*Exercise*: For the records below, output every line from the one holding "I need the box" through the final line, unaltered, and no other lines.

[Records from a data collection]
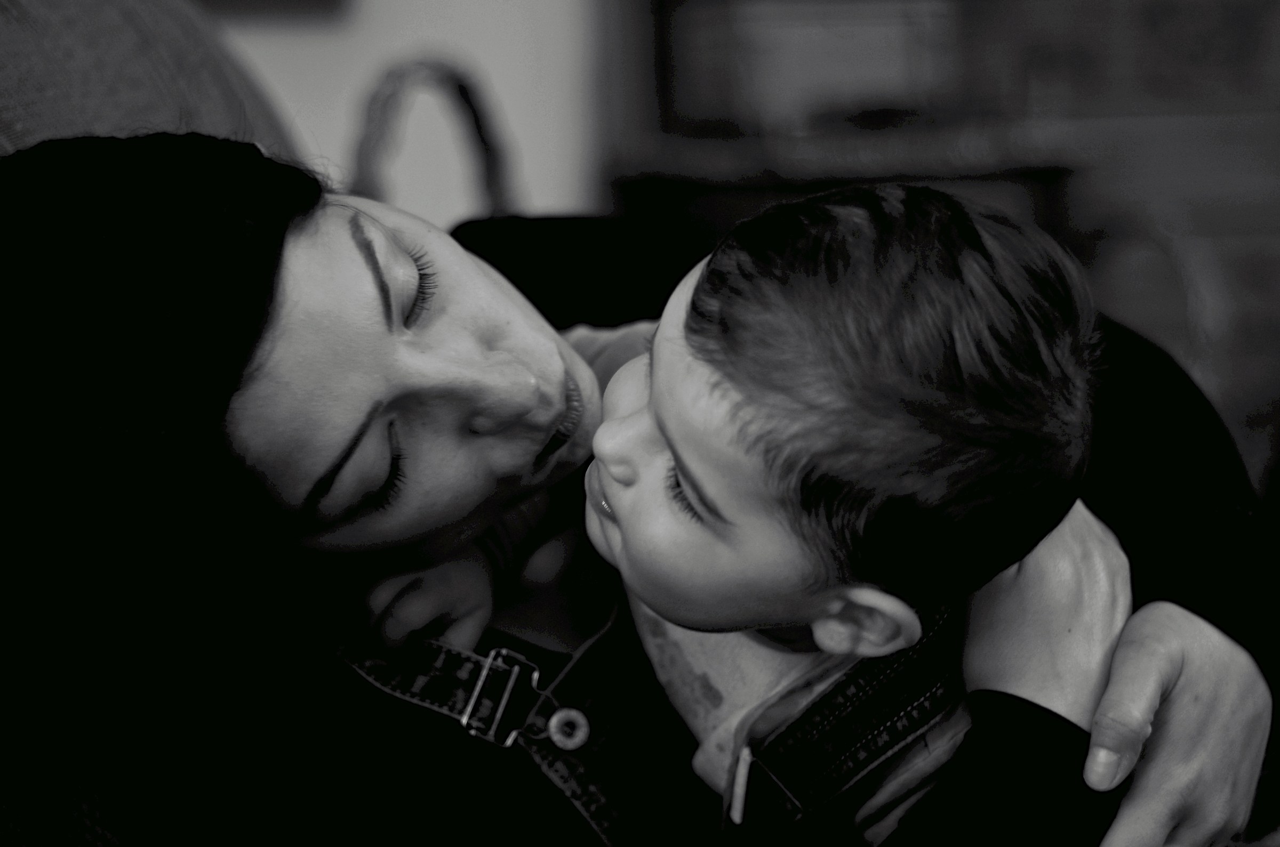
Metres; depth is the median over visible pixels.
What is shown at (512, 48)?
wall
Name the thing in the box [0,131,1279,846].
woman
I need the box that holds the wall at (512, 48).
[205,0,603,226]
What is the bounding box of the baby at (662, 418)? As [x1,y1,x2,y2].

*Output for this task*:
I need the box that holds the wall at (512, 48).
[205,0,603,226]
What is the bounding box of the baby at (662, 418)? As [x1,y1,x2,y2].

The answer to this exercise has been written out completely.